Für wenige Herzschläge hörten sie nur das Rauschen des Windes, das Pochen ihres Herzens und Rascheln des Laubs, dann erklang ein Knurren. Zu tief, um einer Katze zu gehören. Rotkehlchenflügel reagierte schneller als er; Zweigpfote war wie erstarrt, als wie aus dem Nichts ein Fuchs vor ihnen auftauchte. Die Kriegerin fuhr die Krallen aus und sträubte das Nackenfell.

Der Fuchs sah aus, als würde er sie am Liebsten blutig fetzen. Seine Zähne, die er beim Knurren entblösste, waren lang und spitz. Seine Augen waren zu feindseligen Schlitzen gekniffen. Er sah zu dem Schüler, der immer noch nicht aus seiner Starre erwacht war und sprang auf ihn zu - mit einem Satz war er bei ihm und hätte in wahrscheinlich schwer verwundet, wann nicht ein ohrenbetäubendes Jaulen ihn unterbrochen hätte.

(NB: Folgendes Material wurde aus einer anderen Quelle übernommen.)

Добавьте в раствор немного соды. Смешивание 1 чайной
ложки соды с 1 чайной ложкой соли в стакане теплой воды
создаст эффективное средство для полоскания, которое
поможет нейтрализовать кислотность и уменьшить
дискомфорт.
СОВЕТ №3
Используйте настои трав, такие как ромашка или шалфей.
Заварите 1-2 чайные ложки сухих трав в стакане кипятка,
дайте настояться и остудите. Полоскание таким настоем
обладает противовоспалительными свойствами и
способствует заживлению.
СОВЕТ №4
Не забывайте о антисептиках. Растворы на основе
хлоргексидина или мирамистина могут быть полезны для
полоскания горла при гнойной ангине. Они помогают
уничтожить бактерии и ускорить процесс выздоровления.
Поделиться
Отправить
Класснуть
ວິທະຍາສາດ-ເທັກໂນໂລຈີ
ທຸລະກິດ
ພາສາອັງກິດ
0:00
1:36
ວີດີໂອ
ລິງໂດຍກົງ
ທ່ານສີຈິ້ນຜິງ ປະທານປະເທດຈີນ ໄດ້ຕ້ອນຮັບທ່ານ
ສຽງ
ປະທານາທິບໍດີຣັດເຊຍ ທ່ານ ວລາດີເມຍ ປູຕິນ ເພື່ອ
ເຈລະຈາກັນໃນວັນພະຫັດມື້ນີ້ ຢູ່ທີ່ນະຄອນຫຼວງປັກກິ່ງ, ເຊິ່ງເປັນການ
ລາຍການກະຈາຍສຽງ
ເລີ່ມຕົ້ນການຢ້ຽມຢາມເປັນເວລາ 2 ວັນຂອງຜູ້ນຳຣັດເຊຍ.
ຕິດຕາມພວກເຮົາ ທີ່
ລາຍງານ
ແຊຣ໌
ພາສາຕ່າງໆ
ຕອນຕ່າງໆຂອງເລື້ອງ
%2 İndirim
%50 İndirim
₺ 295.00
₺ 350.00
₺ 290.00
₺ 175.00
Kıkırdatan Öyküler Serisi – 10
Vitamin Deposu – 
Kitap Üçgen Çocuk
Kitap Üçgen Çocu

Zweigpfotes Blick schellte zu Rotkehlchenflügel, doch diese war auf dem halben Weg zu ihm stehengeblieben und schien genauso überrascht über das Jaulen zu sein. Der Fuchs senkte seine Pfote und spitze die Ohren. Er sah beinahe schon harmlos aus.

Eine Jagdpatrouille stand wenige Meter von ihnen entfernt. Die Mentorin und der Schüler waren so verängstigt gewesen, dass sie sie gar nicht kommen hörten. Russauge und Rosenfluch standen mit zu Schlitzen verengten Augen da. Doch der Fokus des Fuchses lang nicht bei ihnen.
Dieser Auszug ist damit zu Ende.